Генри откинулся назад, прислонившись спиной к лестнице, широко развел руки и потянулся. Я подался вперед и, глядя ему в глаза, положил локти на стол.
— Нет. Я бы хотел… Вообще-то… вообще-то я собирался сказать тебе кое-что, Генри. Пару вещей. Я намерен уйти из «Силверберча». Пришел к выводу, что оно того не стоит. Постоянное давление, тягомотина… Никакого удовольствия. Понял не сразу, да и признаться в подобной ереси непросто, но работа и впрямь нудная и утомительная.
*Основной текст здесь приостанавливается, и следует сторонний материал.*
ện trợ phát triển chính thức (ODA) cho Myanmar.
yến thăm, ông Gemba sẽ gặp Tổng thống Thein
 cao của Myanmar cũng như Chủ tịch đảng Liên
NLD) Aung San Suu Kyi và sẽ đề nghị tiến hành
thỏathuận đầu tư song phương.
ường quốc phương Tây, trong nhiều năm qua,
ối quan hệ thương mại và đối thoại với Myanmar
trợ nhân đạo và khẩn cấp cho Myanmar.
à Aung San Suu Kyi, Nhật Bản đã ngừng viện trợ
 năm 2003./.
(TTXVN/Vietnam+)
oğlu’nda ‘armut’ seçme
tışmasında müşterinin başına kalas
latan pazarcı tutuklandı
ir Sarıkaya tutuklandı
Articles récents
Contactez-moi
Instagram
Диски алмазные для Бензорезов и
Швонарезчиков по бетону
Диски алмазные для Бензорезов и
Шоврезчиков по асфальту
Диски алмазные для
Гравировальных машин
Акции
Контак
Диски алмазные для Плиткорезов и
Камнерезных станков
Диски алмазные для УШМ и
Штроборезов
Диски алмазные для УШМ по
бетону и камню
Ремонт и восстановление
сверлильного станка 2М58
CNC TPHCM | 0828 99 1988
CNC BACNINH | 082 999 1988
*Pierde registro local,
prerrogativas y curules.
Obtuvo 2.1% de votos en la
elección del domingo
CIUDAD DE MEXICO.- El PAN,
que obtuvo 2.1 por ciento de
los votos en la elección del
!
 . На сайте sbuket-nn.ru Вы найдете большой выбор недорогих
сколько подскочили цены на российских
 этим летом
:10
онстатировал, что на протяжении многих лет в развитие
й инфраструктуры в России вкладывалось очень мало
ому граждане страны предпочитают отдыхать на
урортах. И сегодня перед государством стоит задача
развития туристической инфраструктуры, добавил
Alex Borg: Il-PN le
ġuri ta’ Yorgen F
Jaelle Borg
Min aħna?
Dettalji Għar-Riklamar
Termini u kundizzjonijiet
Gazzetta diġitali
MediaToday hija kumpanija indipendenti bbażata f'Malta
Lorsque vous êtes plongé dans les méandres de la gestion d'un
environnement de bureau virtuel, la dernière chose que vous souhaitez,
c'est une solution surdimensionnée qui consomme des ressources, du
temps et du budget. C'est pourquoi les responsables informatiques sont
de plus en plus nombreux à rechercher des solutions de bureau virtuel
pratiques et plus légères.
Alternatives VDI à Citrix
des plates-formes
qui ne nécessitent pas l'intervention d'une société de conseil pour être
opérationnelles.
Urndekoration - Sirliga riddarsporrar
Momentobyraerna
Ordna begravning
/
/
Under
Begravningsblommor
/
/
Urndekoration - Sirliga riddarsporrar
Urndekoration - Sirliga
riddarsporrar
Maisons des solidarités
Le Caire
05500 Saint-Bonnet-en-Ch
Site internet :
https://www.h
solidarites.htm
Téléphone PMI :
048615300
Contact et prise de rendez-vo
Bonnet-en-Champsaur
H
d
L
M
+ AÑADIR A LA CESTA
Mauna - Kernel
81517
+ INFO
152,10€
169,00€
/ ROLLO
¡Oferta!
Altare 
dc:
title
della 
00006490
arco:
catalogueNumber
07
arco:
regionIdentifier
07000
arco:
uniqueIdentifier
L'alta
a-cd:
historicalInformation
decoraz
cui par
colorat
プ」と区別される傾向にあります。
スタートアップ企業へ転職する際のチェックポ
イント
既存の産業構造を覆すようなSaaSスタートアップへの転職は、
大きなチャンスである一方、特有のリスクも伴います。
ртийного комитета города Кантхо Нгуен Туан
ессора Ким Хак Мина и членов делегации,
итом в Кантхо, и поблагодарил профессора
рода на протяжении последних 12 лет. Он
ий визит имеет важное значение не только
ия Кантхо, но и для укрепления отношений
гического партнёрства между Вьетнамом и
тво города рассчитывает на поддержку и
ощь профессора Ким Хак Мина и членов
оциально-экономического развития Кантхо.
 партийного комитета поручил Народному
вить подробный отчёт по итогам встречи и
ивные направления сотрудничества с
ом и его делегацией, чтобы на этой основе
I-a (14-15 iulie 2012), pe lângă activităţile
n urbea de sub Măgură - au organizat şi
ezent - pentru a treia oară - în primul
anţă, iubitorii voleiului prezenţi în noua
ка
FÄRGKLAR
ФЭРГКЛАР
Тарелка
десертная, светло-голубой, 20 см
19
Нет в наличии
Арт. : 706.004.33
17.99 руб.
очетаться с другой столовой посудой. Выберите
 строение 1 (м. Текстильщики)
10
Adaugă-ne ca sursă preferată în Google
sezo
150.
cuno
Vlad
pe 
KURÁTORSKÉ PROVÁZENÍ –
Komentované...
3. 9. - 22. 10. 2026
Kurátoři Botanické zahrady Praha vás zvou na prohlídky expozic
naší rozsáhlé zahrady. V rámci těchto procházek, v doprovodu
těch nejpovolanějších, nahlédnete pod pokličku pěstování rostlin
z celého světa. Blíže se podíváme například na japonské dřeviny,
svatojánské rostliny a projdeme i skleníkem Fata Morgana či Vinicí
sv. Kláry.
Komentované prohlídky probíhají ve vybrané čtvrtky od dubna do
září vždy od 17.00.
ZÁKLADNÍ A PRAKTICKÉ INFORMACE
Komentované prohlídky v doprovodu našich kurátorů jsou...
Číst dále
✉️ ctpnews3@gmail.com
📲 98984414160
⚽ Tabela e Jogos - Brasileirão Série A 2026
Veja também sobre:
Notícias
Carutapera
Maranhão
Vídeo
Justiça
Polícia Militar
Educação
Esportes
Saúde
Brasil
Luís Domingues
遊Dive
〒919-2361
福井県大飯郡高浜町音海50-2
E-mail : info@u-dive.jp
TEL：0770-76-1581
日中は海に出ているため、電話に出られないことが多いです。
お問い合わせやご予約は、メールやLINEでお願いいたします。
Мне вот интересно, ты не мог бы предложить мне что-нибудь в газете?
— Э-э… то есть… Черт возьми, Чарли, это же отличная новость. Конечно, я поговорю с отцом. Уверен, что-нибудь получится. Дела сейчас идут не блестяще, но бизнес у нас небольшой, на плаву держимся, хотя многие уже пошли ко дну. Я так понимаю, ты хотел бы что-то по театральной части? Уверен, что сработаешься с Жерве Верити? Он ужас какой хищник, этот гей…
— Мне очень нужна эта работа. И если, чтобы получить ее, надо отсосать у мистера Верити, ну что ж, я готов. Я знаю, Генри, как тебе нравится то, что ты делаешь, и тоже хочу работать с удовольствием.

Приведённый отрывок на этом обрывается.